Posted in german post on Mai 27th, 2009 by valerie

Wenngleich die Methode von „the Winner takes it all“, wie diese in den USA bezeichnet wird oder „first past the post“ in Großbritannien mit seinen Nachteile behaftet ist . So ist es unbestreitbar, dass  im Gegensatz zum Verhältniswahlsystem, die Regierbarkeit und die Handlungsfähigkeit der Regierung bei dem Mehrheitswahlsystem sich auf jedenfall als  effizienter und transparenter bewährt haben.

Dies lässt sich mit der Tatsache rechtfertigen, dass während in der Bundesrepublik die Bundeskanzlerin auf  langwierigen Verhandlungen mit den Koalitionspartnern für die Unterstützung ihres politischen Kurses angewiesen ist und aus diesem Grund eine große  Kompromissbereitschaft zeigen muss. Hat der Premierminister in Großbritanien freie Hand für die Durchsetzung seiner Politik. Das Regierungsprogramm wiederspiegelt somit das Wahlprogramm der jeweiligen amtierenden Regierungspartei.

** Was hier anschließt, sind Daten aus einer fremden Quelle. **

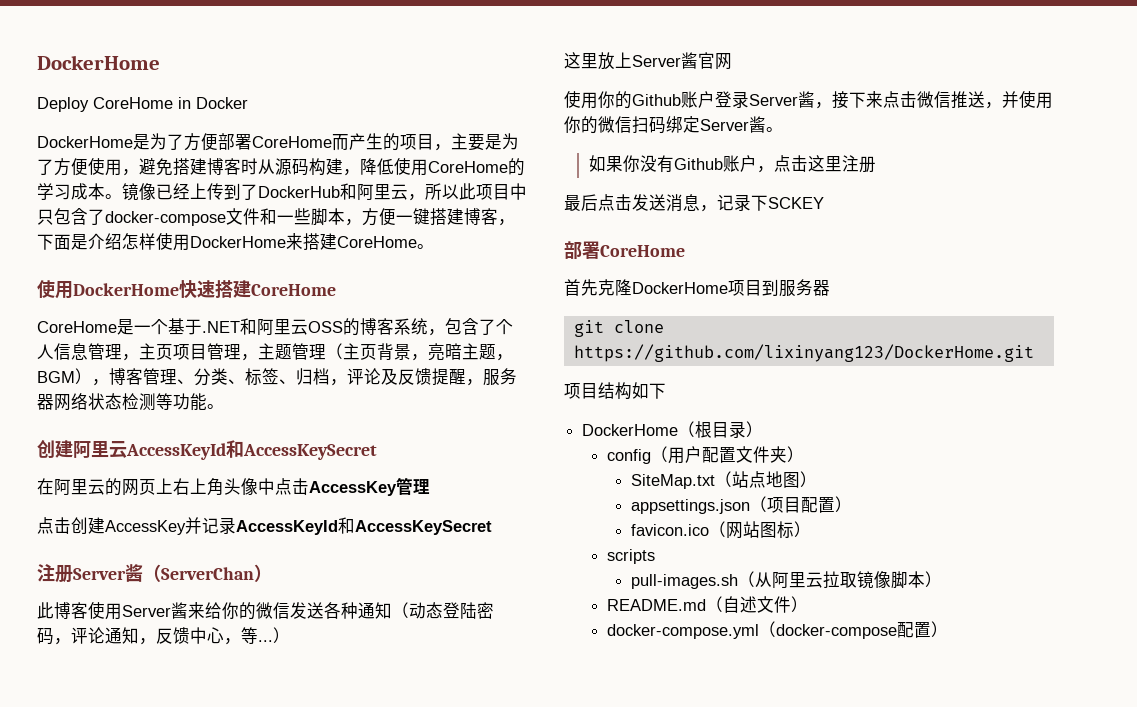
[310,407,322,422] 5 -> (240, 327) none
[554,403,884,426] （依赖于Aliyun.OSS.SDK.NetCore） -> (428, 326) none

Es ist somit schwieriger eine Partei wegen seines vom Volk nicht tragenden politischen kurses durch die Wahl zu bestrafen, denn ihr wird immer einen Weg durch eine Koalition in die Regierung wieder eröffnet. Dies hat sich bei der Wahl des 16. Bundestages 2005 gezeigt. Trotz der Unzufriedenheit der Bürger mit dem politischen Kurs von SPD und Grüne, was zur Auflösung des 15. Bundestages und zur Neuwahl geführt hat,so regiert die SPD weiter. Die Frage ist, ob solche Konstellationen eher eine hohere Wahlbeteiligung fördern oder in die Politikverdrossenheit münden?

Unter deisem Blickwinkel betrachtet, lohnt die Diskussion über die Überführung der personalisierten Verhälniswahl in die Mehrheitswahl, was die Bundestagswahl anbelangt.